Adrian Mannix

Personal information
- Born: 4 March 1988 (age 38) Kilworth

Sport
- Sport: Hurling
- Position: Forward

Club
- Years: Club
- 2000s–: Kilworth

Club titles
- Cork titles: 1
- Munster titles: 1

Inter-county
- Years: County / Apps (scores)
- 2009: Cork / 3 (0–4)

Inter-county titles
- Munster titles: 0
- All-Irelands: 0

= Adrian Mannix =

Cork hurler

Adrian Timothy Mannix, also known as "Turkey" (born 1988 in St. Finbarrs Hospital, Cork City, County Cork), is an Irish sportsman. He plays hurling with his local club Kilworth and was a member of the Cork senior team in 2009.

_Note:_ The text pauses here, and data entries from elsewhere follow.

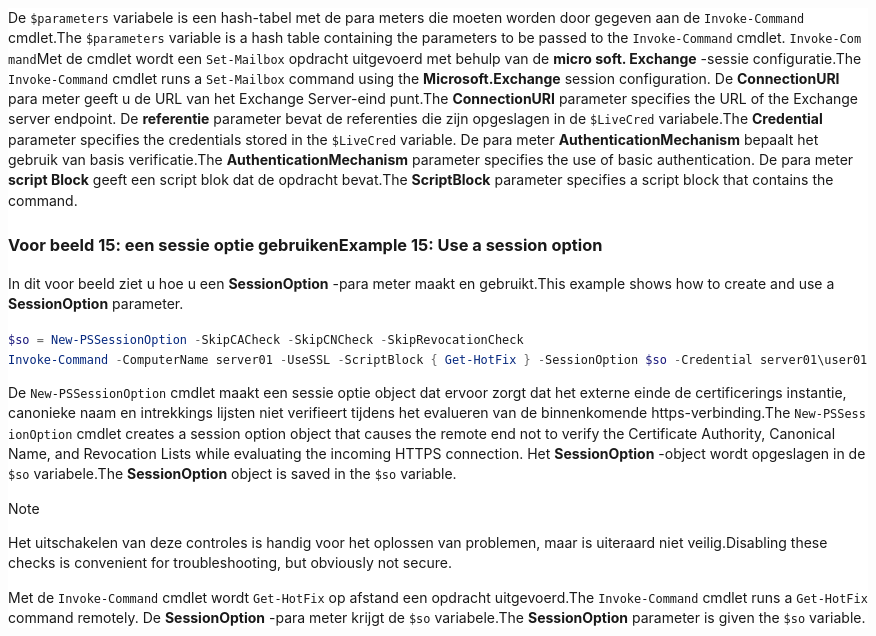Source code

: <span data-ttu-id="1707b-240">De `$parameters` variabele is een hash-tabel met de para meters die moeten worden door gegeven aan de `Invoke-Command` cmdlet.</span><span class="sxs-lookup"><span data-stu-id="1707b-240">The `$parameters` variable is a hash table containing the parameters to be passed to the `Invoke-Command` cmdlet.</span></span> <span data-ttu-id="1707b-241">`Invoke-Command`Met de cmdlet wordt een `Set-Mailbox` opdracht uitgevoerd met behulp van de **micro soft. Exchange** -sessie configuratie.</span><span class="sxs-lookup"><span data-stu-id="1707b-241">The `Invoke-Command` cmdlet runs a `Set-Mailbox` command using the **Microsoft.Exchange** session configuration.</span></span> <span data-ttu-id="1707b-242">De **ConnectionURI** para meter geeft u de URL van het Exchange Server-eind punt.</span><span class="sxs-lookup"><span data-stu-id="1707b-242">The **ConnectionURI** parameter specifies the URL of the Exchange server endpoint.</span></span> <span data-ttu-id="1707b-243">De **referentie** parameter bevat de referenties die zijn opgeslagen in de `$LiveCred` variabele.</span><span class="sxs-lookup"><span data-stu-id="1707b-243">The **Credential** parameter specifies the credentials stored in the `$LiveCred` variable.</span></span> <span data-ttu-id="1707b-244">De para meter **AuthenticationMechanism** bepaalt het gebruik van basis verificatie.</span><span class="sxs-lookup"><span data-stu-id="1707b-244">The **AuthenticationMechanism** parameter specifies the use of basic authentication.</span></span> <span data-ttu-id="1707b-245">De para meter **script Block** geeft een script blok dat de opdracht bevat.</span><span class="sxs-lookup"><span data-stu-id="1707b-245">The **ScriptBlock** parameter specifies a script block that contains the command.</span></span>

### <span data-ttu-id="1707b-246">Voor beeld 15: een sessie optie gebruiken</span><span class="sxs-lookup"><span data-stu-id="1707b-246">Example 15: Use a session option</span></span>

<span data-ttu-id="1707b-247">In dit voor beeld ziet u hoe u een **SessionOption** -para meter maakt en gebruikt.</span><span class="sxs-lookup"><span data-stu-id="1707b-247">This example shows how to create and use a **SessionOption** parameter.</span></span>

```powershell
$so = New-PSSessionOption -SkipCACheck -SkipCNCheck -SkipRevocationCheck
Invoke-Command -ComputerName server01 -UseSSL -ScriptBlock { Get-HotFix } -SessionOption $so -Credential server01\user01
```

<span data-ttu-id="1707b-248">De `New-PSSessionOption` cmdlet maakt een sessie optie object dat ervoor zorgt dat het externe einde de certificerings instantie, canonieke naam en intrekkings lijsten niet verifieert tijdens het evalueren van de binnenkomende https-verbinding.</span><span class="sxs-lookup"><span data-stu-id="1707b-248">The `New-PSSessionOption` cmdlet creates a session option object that causes the remote end not to verify the Certificate Authority, Canonical Name, and Revocation Lists while evaluating the incoming HTTPS connection.</span></span> <span data-ttu-id="1707b-249">Het **SessionOption** -object wordt opgeslagen in de `$so` variabele.</span><span class="sxs-lookup"><span data-stu-id="1707b-249">The **SessionOption** object is saved in the `$so` variable.</span></span>

> [!NOTE]
> <span data-ttu-id="1707b-250">Het uitschakelen van deze controles is handig voor het oplossen van problemen, maar is uiteraard niet veilig.</span><span class="sxs-lookup"><span data-stu-id="1707b-250">Disabling these checks is convenient for troubleshooting, but obviously not secure.</span></span>

<span data-ttu-id="1707b-251">Met de `Invoke-Command` cmdlet wordt `Get-HotFix` op afstand een opdracht uitgevoerd.</span><span class="sxs-lookup"><span data-stu-id="1707b-251">The `Invoke-Command` cmdlet runs a `Get-HotFix` command remotely.</span></span> <span data-ttu-id="1707b-252">De **SessionOption** -para meter krijgt de `$so` variabele.</span><span class="sxs-lookup"><span data-stu-id="1707b-252">The **SessionOption** parameter is given the `$so` variable.</span></span>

Mannix was a star player for Cork at minor level. He won back-to-back Munster minor titles in 2005 and 2006. In 2009 he played a prominent role with Cork IT and the team reached the Fitzgibbon Cup semi-finals.

At club level, Mannix was described as Kilworth's star forward. He also turned in an inspirational performance in Kilworth's All-Ireland Junior Club Hurling Championship quarter-final victory over British junior champions Granuaile.

After the 2008 Cork senior panel's refusal to play under the management of Gerald McCarthy, Mannix was among the players called up in their place by McCarthy. In Cork's first game of the National Hurling League, he turned in an impressive performance against Dublin, and retained his place on the team to play Tipperary. Mannix again started and scored in the next match, against Galway.